Published: November 13, 2007
NEW YORK—The Green-Wood Cemetery in Sunset Park, Brooklyn, has a special place in contemporary art as the home of the grave of Jean Michel Basquiat. Brooklyn artist Lane Twitchell visits the site three or four times a year to see what items people have left there to commemorate Basquiat. Fearing the articles will be thrown out or destroyed by the elements, Twitchell saves them for posterity and takes them back to his studio. Included in Twitchell's collection, which he plans to donate to the Brooklyn Museum one day, are highly personal poems, cards, drawings, and letters, as well as random objects like coins and a cactus plant. One exceptional memento is a rock with a handwritten note attached to it by a visitor from Paris, France: “Thank you so much my brother. You stay my star man. Madmi forever. R.I.P.” Other standouts include a clown statuette, a branch with delicate graffiti on it, and a small plastic ballerina. There are also a yellow highlighter, a paintbrush, a pink feather, a green baggie for narcotics, a collection of rocks, a weathered photograph of a painting, and coins of various denominations.

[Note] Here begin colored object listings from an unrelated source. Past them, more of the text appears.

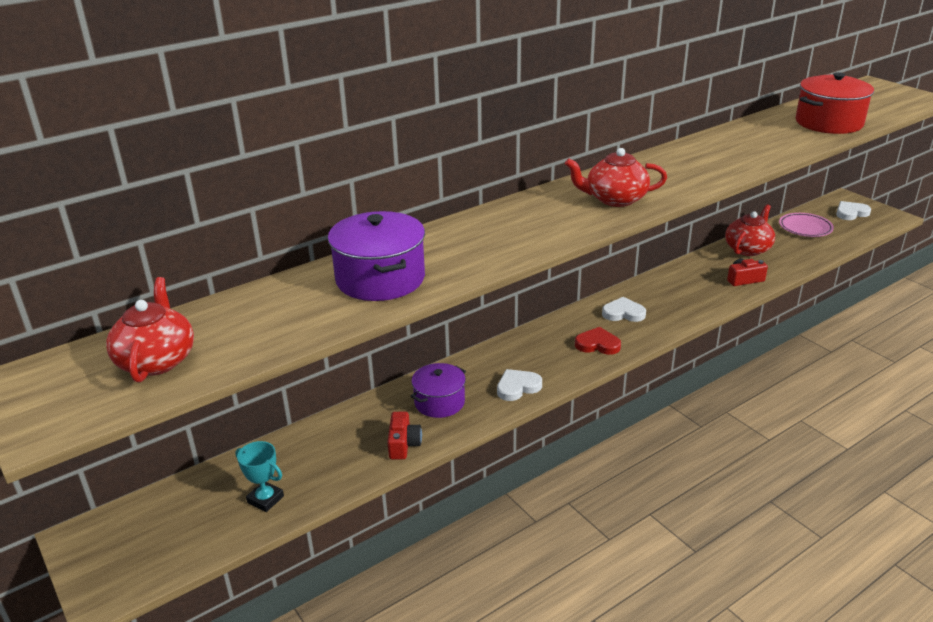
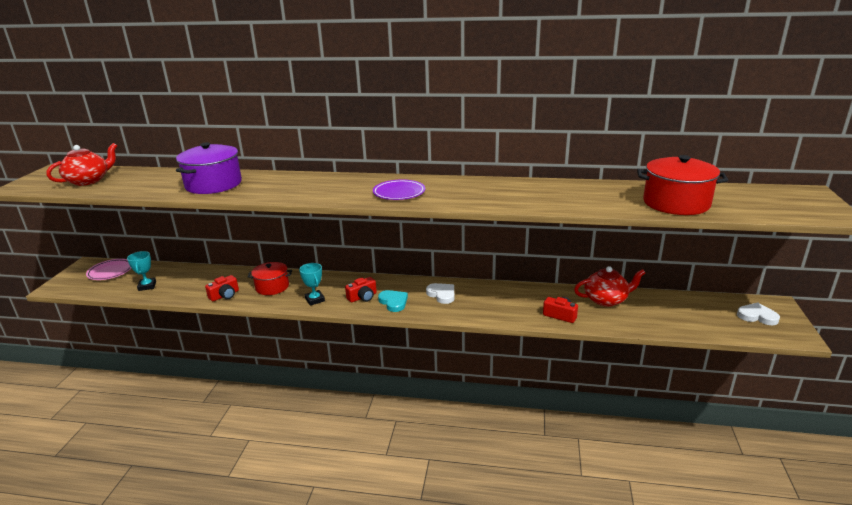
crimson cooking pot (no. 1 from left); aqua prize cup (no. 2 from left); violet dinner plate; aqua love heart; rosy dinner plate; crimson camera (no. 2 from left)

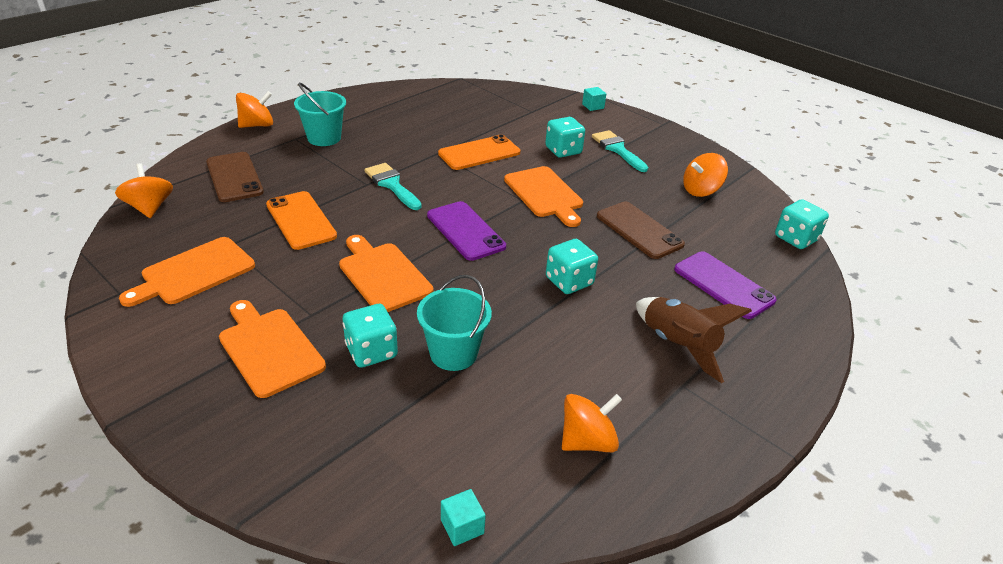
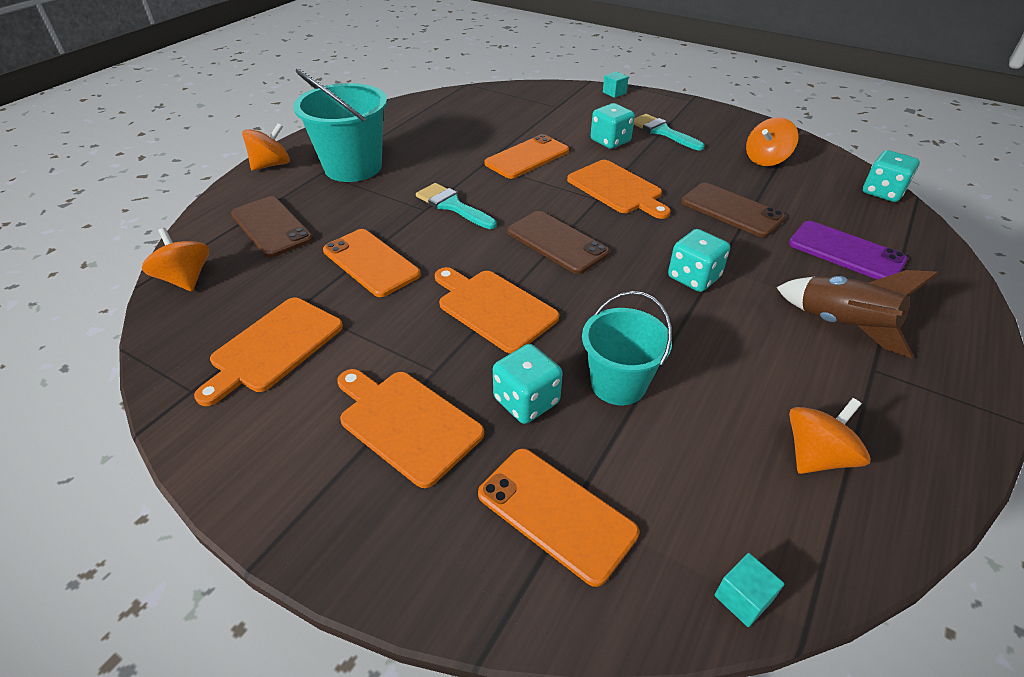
aqua bucket (no. 1 from left); russet phone (no. 2 from left); bright orange phone (no. 3 from left)

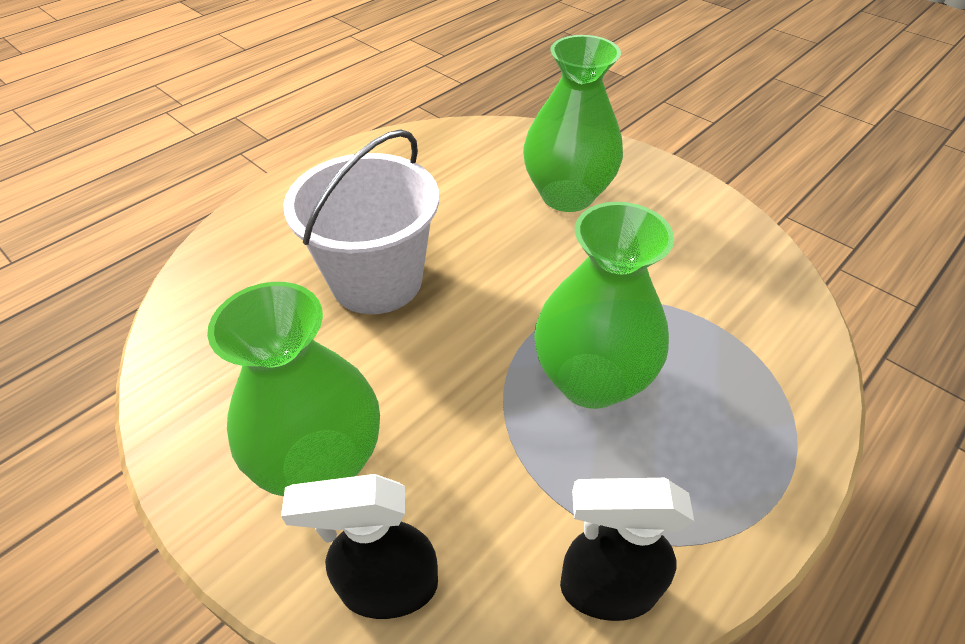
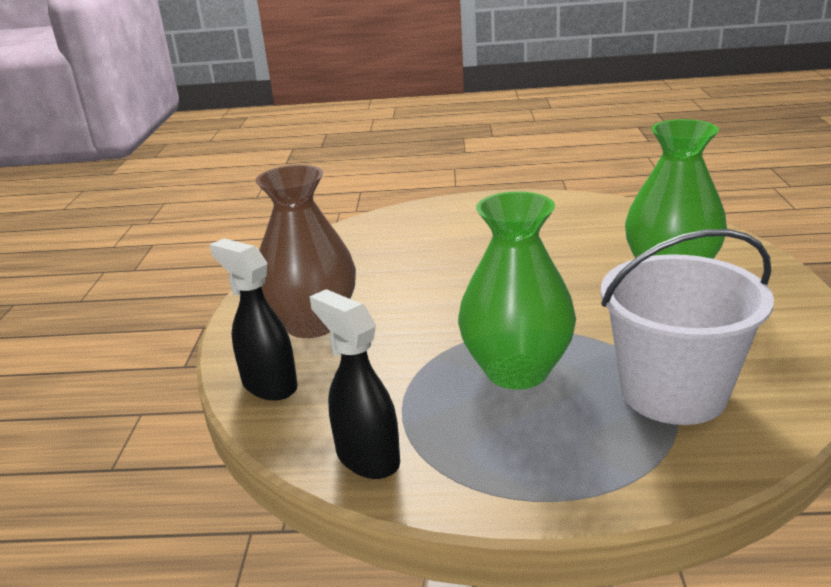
russet tall vase; pure white bucket

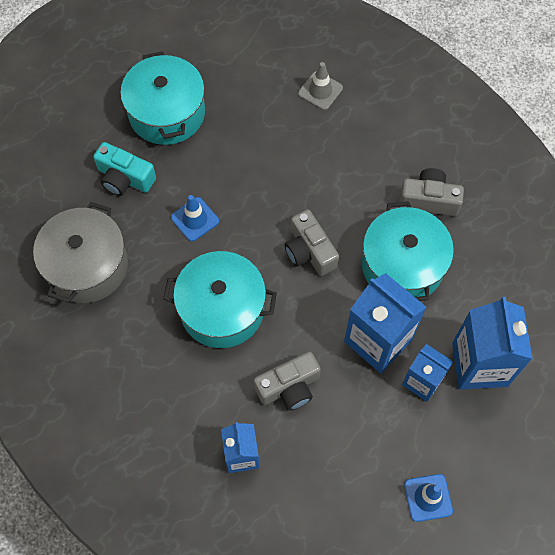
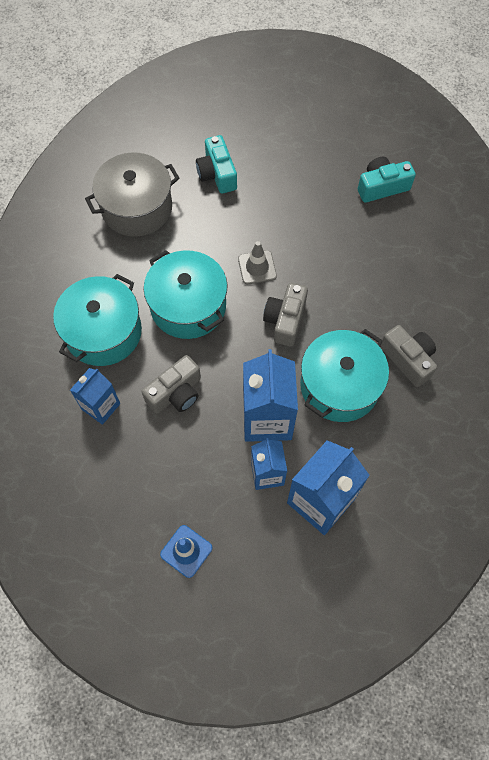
aqua cooking pot (no. 1 from left); blue road cone (no. 1 from left in the first image); gray camera (no. 1 from left); gray road cone; aqua camera (no. 2 from left)

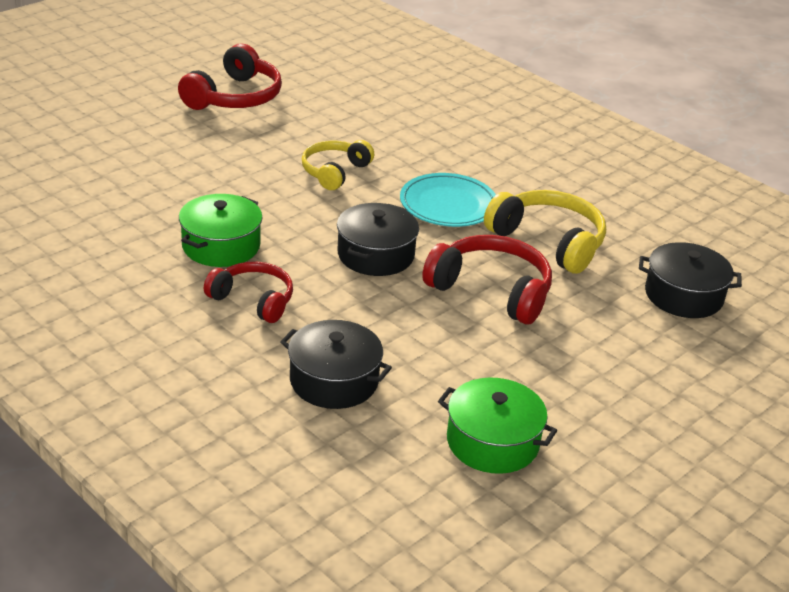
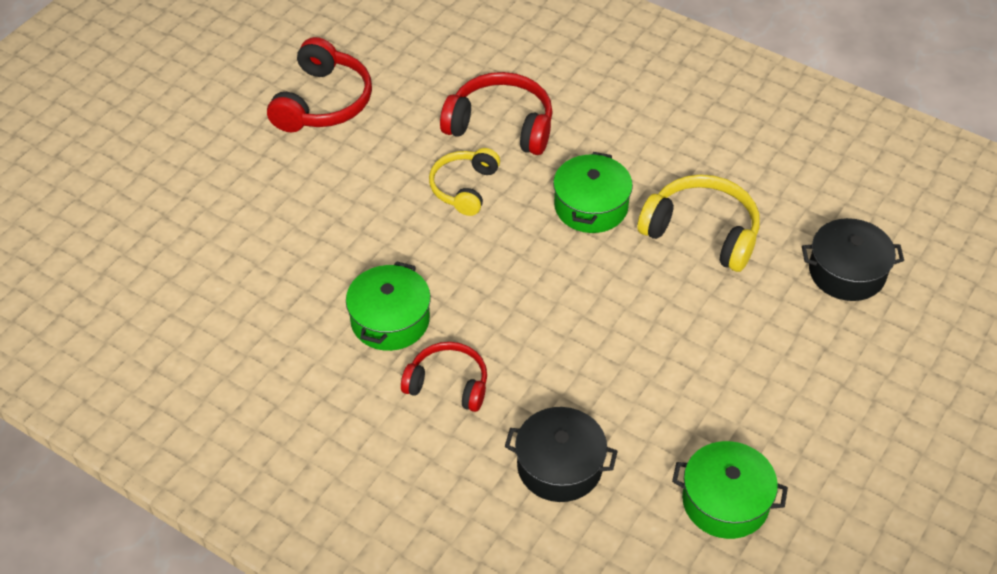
ebony cooking pot (no. 2 from left in the first image); leaf-green cooking pot (no. 2 from left); crimson over-ear headphones (no. 3 from left)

In his own work, Twitchell recycles images from America's and New York City’s uncontrolled development, the fluctuating physical traits of the landscape, and his Mormon upbringing. Twitchell’s process involves cutting and folding paper, adhering it to Plexiglas and painting it, then varnishing it with acrylic polymer and mounting it on another panel to create a luminous layered effect. Stunning and decorative, his mixed media paintings are at once ordered and chaotic, with bursts of color and subtle gradients. They resemble Technicolor cut-paper snowflakes on steroids, and they have grown from their humble beginnings—his earlier works resembled hip doilies—and command your attention with their silhouetted forms and attention to detail. On an even larger scale, Twitchell is in the midst of a public art project for the Emergency Assistance Unit of the Department of Homeless Services, a front line service facility for people who have lost their homes and have nowhere else to turn. His large laser-cut windows will grace the waiting room where small children can wait for upward of 20 hours to be processed into city housing.

Twitchell is represented by Roebling Hall in New York. His traveling exhibition, “Revelation: Lane Twitchell, Drawing & Painting,” curated by Thomas Piché Jr., is on view at the University Art Museum at the University at Albany in Albany, New York, through January 6, 2008. The show originated at the Schweinfurth Memorial Art Center in Auburn, New York, and travels next to the Roland Gibson Gallery at the State University of New York in Potsdam.